Faith in the Bible Belt
I grew up hearing that good things come to those who love the Lord; the Moreland, Georgia, Methodist Church was deeply and comfortably seated in the traditional interpretation of the Word. But religion, like so many other things, isn’t as simple as it used to be. Nowadays the good guys sometimes wear black and white striped hats instead of just one or the other.
Almost every day in the mail I receive a letter from some television evangelist asking me for a donation to help buy a new truck for his television equipment or to pay off the debt for the new gym at New Testament University. The implication is that if I don’t send them cash, I’m on the express train for hell.
Will I end down there with Hitler and Attila the Hun and Bonnie and Clyde just because I didn’t send them five bucks for a new wrestling mat? Then again, is hell actually down there?
“ Can you dig your way to hell?” I asked the preacher when I was a kid.
“ Guess you can,” he said, “ but I can tell you how to get there a lot quicker.”
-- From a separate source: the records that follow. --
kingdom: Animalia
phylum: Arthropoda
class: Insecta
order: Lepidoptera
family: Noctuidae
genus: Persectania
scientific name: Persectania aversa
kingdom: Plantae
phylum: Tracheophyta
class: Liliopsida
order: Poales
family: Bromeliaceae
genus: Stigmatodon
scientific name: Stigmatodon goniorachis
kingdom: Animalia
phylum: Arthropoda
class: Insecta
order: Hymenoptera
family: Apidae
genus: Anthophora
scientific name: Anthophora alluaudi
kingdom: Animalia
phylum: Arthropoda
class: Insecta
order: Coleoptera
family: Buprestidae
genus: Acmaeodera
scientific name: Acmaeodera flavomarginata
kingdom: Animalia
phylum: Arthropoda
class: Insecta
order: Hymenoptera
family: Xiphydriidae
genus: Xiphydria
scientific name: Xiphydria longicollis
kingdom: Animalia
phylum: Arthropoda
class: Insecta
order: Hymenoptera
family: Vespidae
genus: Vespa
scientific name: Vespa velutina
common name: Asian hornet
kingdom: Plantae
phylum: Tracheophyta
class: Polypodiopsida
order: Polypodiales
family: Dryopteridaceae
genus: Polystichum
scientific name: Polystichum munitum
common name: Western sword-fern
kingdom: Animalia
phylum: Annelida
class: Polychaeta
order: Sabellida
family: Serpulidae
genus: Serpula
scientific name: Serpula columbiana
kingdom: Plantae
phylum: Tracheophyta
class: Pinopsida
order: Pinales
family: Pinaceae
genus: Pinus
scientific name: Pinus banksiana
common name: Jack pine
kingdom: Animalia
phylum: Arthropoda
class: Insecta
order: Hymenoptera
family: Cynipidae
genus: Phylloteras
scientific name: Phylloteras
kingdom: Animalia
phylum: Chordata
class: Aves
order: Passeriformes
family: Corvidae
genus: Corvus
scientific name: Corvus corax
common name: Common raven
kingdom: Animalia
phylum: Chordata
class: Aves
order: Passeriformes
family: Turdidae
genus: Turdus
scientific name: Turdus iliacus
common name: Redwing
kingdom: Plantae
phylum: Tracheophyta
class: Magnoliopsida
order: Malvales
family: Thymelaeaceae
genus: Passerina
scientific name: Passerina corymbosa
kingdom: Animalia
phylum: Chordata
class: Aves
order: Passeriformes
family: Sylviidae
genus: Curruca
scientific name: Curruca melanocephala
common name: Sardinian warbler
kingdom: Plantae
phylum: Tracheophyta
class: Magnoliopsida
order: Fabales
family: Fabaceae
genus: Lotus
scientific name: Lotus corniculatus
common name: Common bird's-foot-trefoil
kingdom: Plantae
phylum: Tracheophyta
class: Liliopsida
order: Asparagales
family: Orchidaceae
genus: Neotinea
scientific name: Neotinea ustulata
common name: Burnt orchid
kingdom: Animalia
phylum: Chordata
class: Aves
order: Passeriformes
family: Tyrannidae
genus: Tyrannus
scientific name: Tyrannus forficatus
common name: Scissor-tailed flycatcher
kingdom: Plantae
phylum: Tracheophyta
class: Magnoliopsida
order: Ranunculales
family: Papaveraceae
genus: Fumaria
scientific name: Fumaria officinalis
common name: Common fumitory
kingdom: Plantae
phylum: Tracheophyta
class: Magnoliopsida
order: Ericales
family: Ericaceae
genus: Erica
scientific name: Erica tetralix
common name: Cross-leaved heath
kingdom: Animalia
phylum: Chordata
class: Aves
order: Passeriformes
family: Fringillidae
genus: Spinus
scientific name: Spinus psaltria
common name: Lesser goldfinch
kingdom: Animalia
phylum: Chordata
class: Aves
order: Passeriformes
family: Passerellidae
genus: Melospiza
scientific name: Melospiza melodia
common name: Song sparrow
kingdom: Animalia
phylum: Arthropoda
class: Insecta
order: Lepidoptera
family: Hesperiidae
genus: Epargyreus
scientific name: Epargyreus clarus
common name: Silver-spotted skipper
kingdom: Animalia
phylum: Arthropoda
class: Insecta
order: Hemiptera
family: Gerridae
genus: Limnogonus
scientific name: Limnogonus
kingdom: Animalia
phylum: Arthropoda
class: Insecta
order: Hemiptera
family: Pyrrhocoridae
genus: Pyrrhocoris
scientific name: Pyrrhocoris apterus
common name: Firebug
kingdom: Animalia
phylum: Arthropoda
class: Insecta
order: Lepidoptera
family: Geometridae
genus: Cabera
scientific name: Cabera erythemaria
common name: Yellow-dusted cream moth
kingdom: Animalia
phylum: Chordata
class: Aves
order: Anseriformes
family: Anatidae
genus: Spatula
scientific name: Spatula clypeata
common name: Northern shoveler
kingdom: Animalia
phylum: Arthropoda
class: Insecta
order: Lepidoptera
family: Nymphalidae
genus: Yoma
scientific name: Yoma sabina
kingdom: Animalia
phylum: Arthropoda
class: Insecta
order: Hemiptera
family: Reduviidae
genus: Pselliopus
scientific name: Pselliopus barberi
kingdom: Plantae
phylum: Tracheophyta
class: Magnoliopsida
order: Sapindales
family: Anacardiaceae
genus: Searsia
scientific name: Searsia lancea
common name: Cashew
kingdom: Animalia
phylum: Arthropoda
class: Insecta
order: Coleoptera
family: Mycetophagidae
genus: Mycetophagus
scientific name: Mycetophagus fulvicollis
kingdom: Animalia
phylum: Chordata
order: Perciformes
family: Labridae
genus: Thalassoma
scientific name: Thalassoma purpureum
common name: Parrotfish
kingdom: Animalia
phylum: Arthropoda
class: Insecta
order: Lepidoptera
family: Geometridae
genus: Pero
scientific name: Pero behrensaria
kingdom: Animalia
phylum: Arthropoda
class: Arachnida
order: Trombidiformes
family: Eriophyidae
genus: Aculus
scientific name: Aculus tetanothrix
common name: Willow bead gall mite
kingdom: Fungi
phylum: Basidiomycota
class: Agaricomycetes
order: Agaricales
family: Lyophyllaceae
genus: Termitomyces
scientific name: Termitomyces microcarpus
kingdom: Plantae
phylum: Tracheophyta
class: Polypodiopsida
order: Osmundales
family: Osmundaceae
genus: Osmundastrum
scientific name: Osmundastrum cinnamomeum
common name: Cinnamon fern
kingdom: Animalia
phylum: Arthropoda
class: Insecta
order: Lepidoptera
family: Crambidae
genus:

My grandfather wouldn’t have cared much for today’s bigtime television preachers. In his oft-stated opinion, preachers were supposed to marry folks, preach funerals, mow the grass around the church and administer to the needs of his flock, which meant consoling the poor soul who lost his job, whose wife ran off, and whose trailer burned to the ground . . . all in the same week.
Our preacher even used to knock down the dirt dobbers’ nests in the windows of the sanctuary so the inhabitants wouldn’t bother the worshippers while he was trying to run the devil out of town on Sunday morning.
Do you suppose Oral Roberts or Jerry Falwell ever knocked down dirt dobbers’ nests?
My grandfather also didn’t like it when younger preachers used note cards to deliver their sermons. “ They ought to get it straight from the Lord,” he said many a time. “ Politicians use notes.”
The preacher at Moreland Methodist when I was growing up suited my grandfather just fine. He drove an old car. He had only one suit. He did the yard work, didn’t use note cards and always attempted to answer the questions of a 12-yearold boy when things didn’t add up. Once he even preached a funeral for a dog because that little boy, who loved the dog very much, asked him to.
What would Pat Robertson say over a dog?
What bothers me today is that for every glamour boy of the pulpit, there are thousands out there who tackle the devil daily, one on one, with little or no audience, against long odds, and, occasionally, on an empty stomach.
God bless them. And God, please don’t let my grandfather — I know he’s around there somewhere — find out that we’ve got preachers down here today who use cue cards and hang out with politicians.